_YOUR GOAL_.
Could you repeat every line of text from the data below, word for word and in the same order? Leave the pictures out of your answer.

_AVAILABLE RECORDS_.

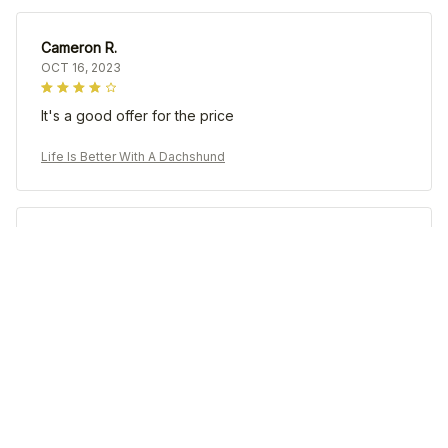
Cameron R.
OCT 16, 2023
It's a good offer for the price
Life Is Better With A Dachshund
Morgan B.
OCT 16, 2023
I appreciate its thoughtful design
Life Is Better With A Dachshund
Load more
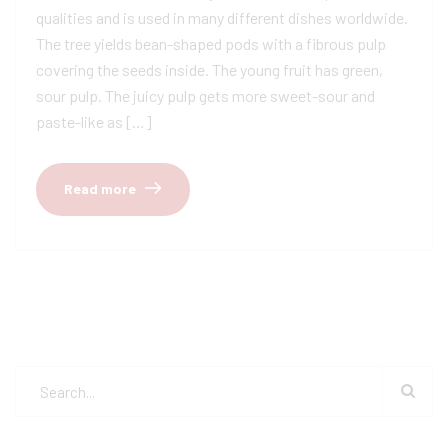
qualities and is used in many different dishes worldwide.
The tree yields bean-shaped pods with a fibrous pulp
covering the seeds inside. The young fruit has green,
sour pulp. The juicy pulp gets more sweet-sour and
paste-like as […]
Read more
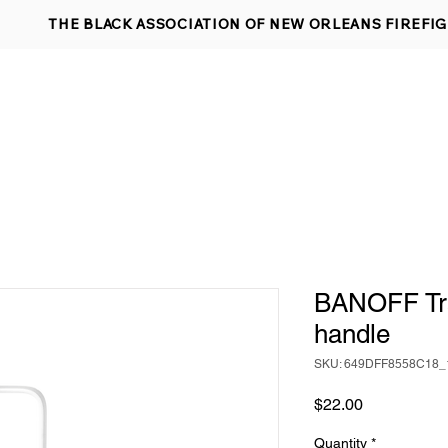
THE BLACK ASSOCIATION OF NEW ORLEANS FIREFI
 DETECTOR REQUEST
ABOUT US
APPLY FOR MEMBERSHIP
EVENTS
SHOP
CONT
BANOFF Tra
handle
SKU: 649DFF8558C18_
Price
$22.00
Quantity
*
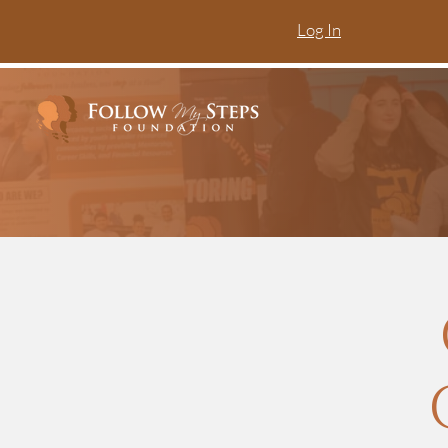
Log In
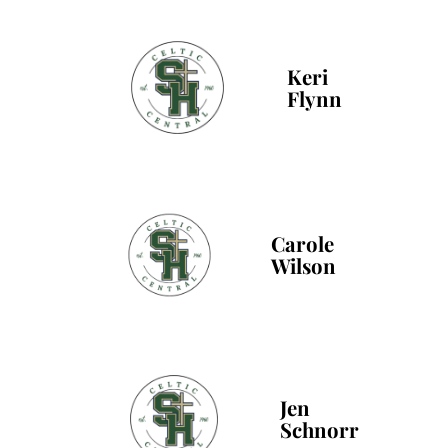
Keri
Flynn
Carole
Wilson
Jen
Schnorr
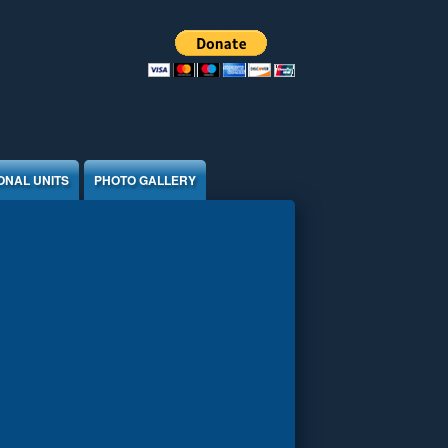
ONAL UNITS
PHOTO GALLERY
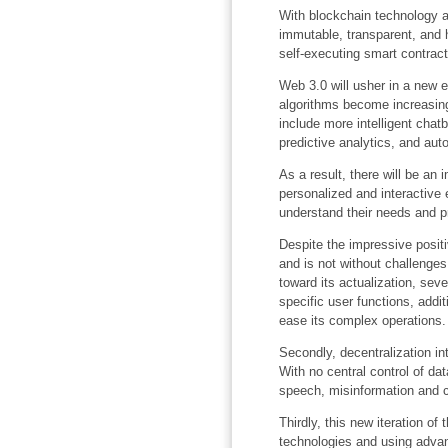
With blockchain technology 
immutable, transparent, and h
self-executing smart contract
Web 3.0 will usher in a new e
algorithms become increasingl
include more intelligent cha
predictive analytics, and a
As a result, there will be an
personalized and interactive 
understand their needs and p
Despite the impressive positi
and is not without challenges
toward its actualization, seve
specific user functions, addit
ease its complex operations.
Secondly, decentralization i
With no central control of d
speech, misinformation and 
Thirdly, this new iteration of
technologies and using adva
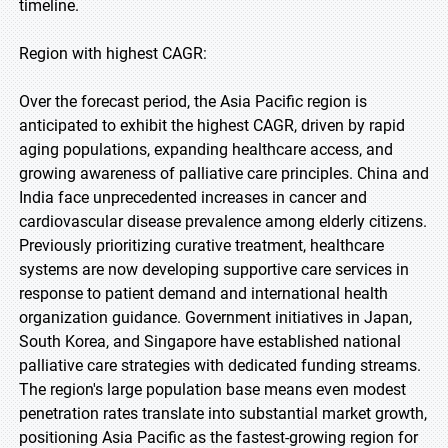
timeline.
Region with highest CAGR:
Over the forecast period, the Asia Pacific region is
anticipated to exhibit the highest CAGR, driven by rapid
aging populations, expanding healthcare access, and
growing awareness of palliative care principles. China and
India face unprecedented increases in cancer and
cardiovascular disease prevalence among elderly citizens.
Previously prioritizing curative treatment, healthcare
systems are now developing supportive care services in
response to patient demand and international health
organization guidance. Government initiatives in Japan,
South Korea, and Singapore have established national
palliative care strategies with dedicated funding streams.
The region's large population base means even modest
penetration rates translate into substantial market growth,
positioning Asia Pacific as the fastest-growing region for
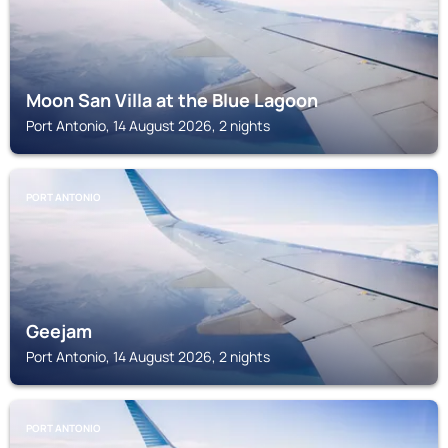
Moon San Villa at the Blue Lagoon
Port Antonio, 14 August 2026, 2 nights
PORT ANTONIO
Geejam
Port Antonio, 14 August 2026, 2 nights
PORT ANTONIO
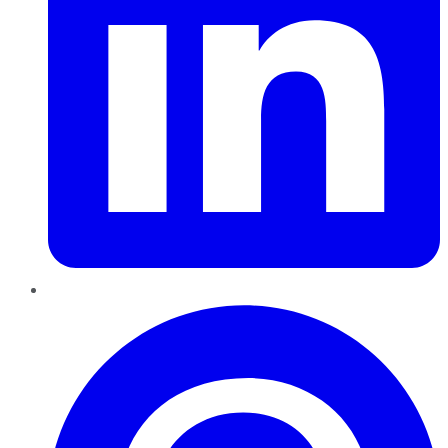
Pinterest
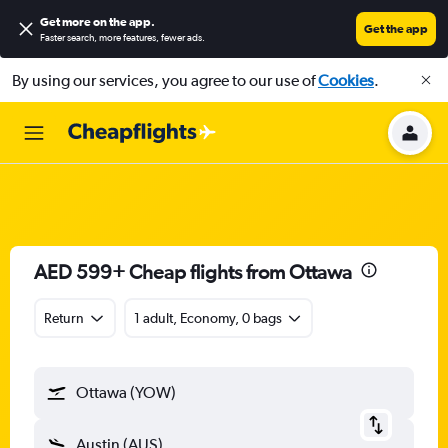
Get more on the app
.
Get the app
Faster search, more features, fewer ads.
By using our services, you agree to our use of
Cookies
.
AED 599+ Cheap flights from Ottawa
Return
1 adult, Economy, 0 bags
Ottawa (YOW)
Austin (AUS)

_YOUR RESPONSE_.
Cameron R.
OCT 16, 2023
It's a good offer for the price
Life Is Better With A Dachshund
Morgan B.
OCT 16, 2023
I appreciate its thoughtful design
Life Is Better With A Dachshund
Load more
qualities and is used in many different dishes worldwide.
The tree yields bean-shaped pods with a fibrous pulp
covering the seeds inside. The young fruit has green,
sour pulp. The juicy pulp gets more sweet-sour and
paste-like as […]
Read more
THE BLACK ASSOCIATION OF NEW ORLEANS FIREFI
 DETECTOR REQUEST
ABOUT US
APPLY FOR MEMBERSHIP
EVENTS
SHOP
CONT
BANOFF Tra
handle
SKU: 649DFF8558C18_
Price
$22.00
Quantity
*
Log In
Keri
Flynn
Carole
Wilson
Jen
Schnorr
ONAL UNITS
PHOTO GALLERY
With blockchain technology 
immutable, transparent, and h
self-executing smart contract
Web 3.0 will usher in a new e
algorithms become increasingl
include more intelligent cha
predictive analytics, and a
As a result, there will be an
personalized and interactive 
understand their needs and p
Despite the impressive positi
and is not without challenges
toward its actualization, seve
specific user functions, addit
ease its complex operations.
Secondly, decentralization i
With no central control of d
speech, misinformation and 
Thirdly, this new iteration of
technologies and using adva
timeline.
Region with highest CAGR:
Over the forecast period, the Asia Pacific region is
anticipated to exhibit the highest CAGR, driven by rapid
aging populations, expanding healthcare access, and
growing awareness of palliative care principles. China and
India face unprecedented increases in cancer and
cardiovascular disease prevalence among elderly citizens.
Previously prioritizing curative treatment, healthcare
systems are now developing supportive care services in
response to patient demand and international health
organization guidance. Government initiatives in Japan,
South Korea, and Singapore have established national
palliative care strategies with dedicated funding streams.
The region's large population base means even modest
penetration rates translate into substantial market growth,
positioning Asia Pacific as the fastest-growing region for
Moon San Villa at the Blue Lagoon
Port Antonio, 14 August 2026, 2 nights
PORT ANTONIO
Geejam
Port Antonio, 14 August 2026, 2 nights
PORT ANTONIO
Pinterest
Get more on the app
.
Get the app
Faster search, more features, fewer ads.
By using our services, you agree to our use of
Cookies
.
AED 599+ Cheap flights from Ottawa
Return
1 adult, Economy, 0 bags
Ottawa (YOW)
Austin (AUS)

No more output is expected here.